ENTRIES PROVIDED:
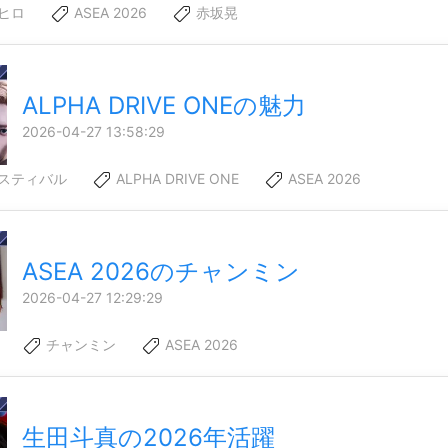
ヒロ
ASEA 2026
赤坂晃
ALPHA DRIVE ONEの魅力
2026-04-27 13:58:29
スティバル
ALPHA DRIVE ONE
ASEA 2026
ASEA 2026のチャンミン
2026-04-27 12:29:29
チャンミン
ASEA 2026
生田斗真の2026年活躍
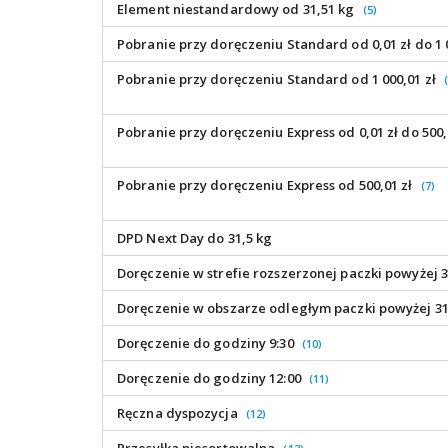
Element niestandardowy od 31,51 kg
(5)
Pobranie przy doręczeniu Standard od 0,01 zł do 1 
Pobranie przy doręczeniu Standard od 1 000,01 zł
Pobranie przy doręczeniu Express od 0,01 zł do 500,
Pobranie przy doręczeniu Express od 500,01 zł
(7)
DPD Next Day do 31,5 kg
Doręczenie w strefie rozszerzonej paczki powyżej 31,
Doręczenie w obszarze odległym paczki powyżej 31,5 
Doręczenie do godziny 9:30
(10)
Doręczenie do godziny 12:00
(11)
Ręczna dyspozycja
(12)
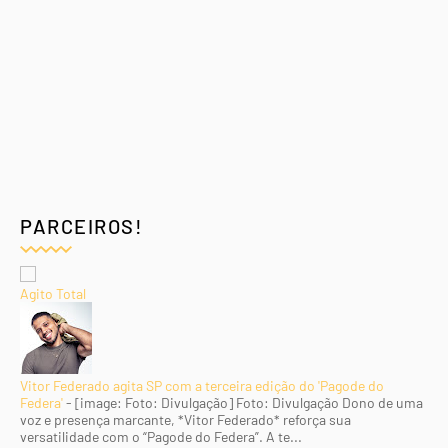
PARCEIROS!
Agito Total
Vitor Federado agita SP com a terceira edição do 'Pagode do
Federa'
-
[image: Foto: Divulgação] Foto: Divulgação Dono de uma
voz e presença marcante, *Vitor Federado* reforça sua
versatilidade com o “Pagode do Federa”. A te...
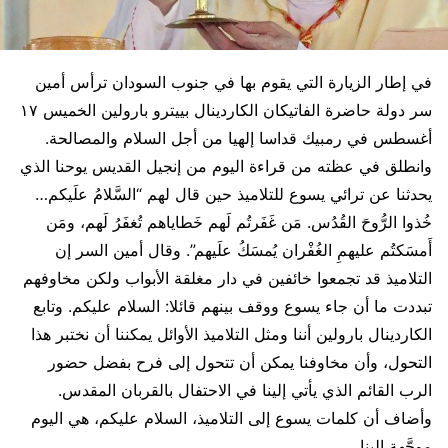
في إطار الزيارة التي يقوم بها في جنوب السودان ترأس أمين
سر دولة حاضرة الفاتيكان الكاردينال بييترو بارولين الخميس ١٧
أغسطس في رمبيك قداسا إلهيا من أجل السلام والمصالحة.
وانطلق في عظته من قراءة اليوم من إنجيل القديس يوحنا الذي
يحدثنا عن ترائي يسوع للتلاميذ حين قال لهم “السَّلامُ علَيكم…
خُذوا الرُّوحَ القُدُس. مَن غَفَرتُم لَهم خَطاياهم تُغفَرُ لَهم، ومَن
أَمسَكتُم عليهمِ الغُفْران يُمسَكُ علَيهم”. وقال أمين السر إن
التلاميذ قد تجمعوا خائفين في دار مغلقة الأبواب ولكن مخاوفهم
تبددت ما أن جاء يسوع ووقف بينهم قائلا: السلام عليكم. وتابع
الكاردينال بارولين أننا ومثل التلاميذ الأوائل يمكننا أن نختبر هذا
التحول، وأن مخاوفنا يمكن أن تتحول إلى فرح بفضل حضور
الرب القائم الذي يأتي إلينا في الاحتفال بالقربان المقدس.
وأضاف أن كلمات يسوع إلى التلاميذ، السلام عليكم، هي اليوم
موجَّهة إلينا.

WORK REQUIRED: Return word for word the lines above from the line with "أغسطس في رمبيك" to the line with "الكاردينال بارولين أننا", including both and leaving out all others.

ANSWER SECTION:
أغسطس في رمبيك قداسا إلهيا من أجل السلام والمصالحة.
وانطلق في عظته من قراءة اليوم من إنجيل القديس يوحنا الذي
يحدثنا عن ترائي يسوع للتلاميذ حين قال لهم “السَّلامُ علَيكم…
خُذوا الرُّوحَ القُدُس. مَن غَفَرتُم لَهم خَطاياهم تُغفَرُ لَهم، ومَن
أَمسَكتُم عليهمِ الغُفْران يُمسَكُ علَيهم”. وقال أمين السر إن
التلاميذ قد تجمعوا خائفين في دار مغلقة الأبواب ولكن مخاوفهم
تبددت ما أن جاء يسوع ووقف بينهم قائلا: السلام عليكم. وتابع
الكاردينال بارولين أننا ومثل التلاميذ الأوائل يمكننا أن نختبر هذا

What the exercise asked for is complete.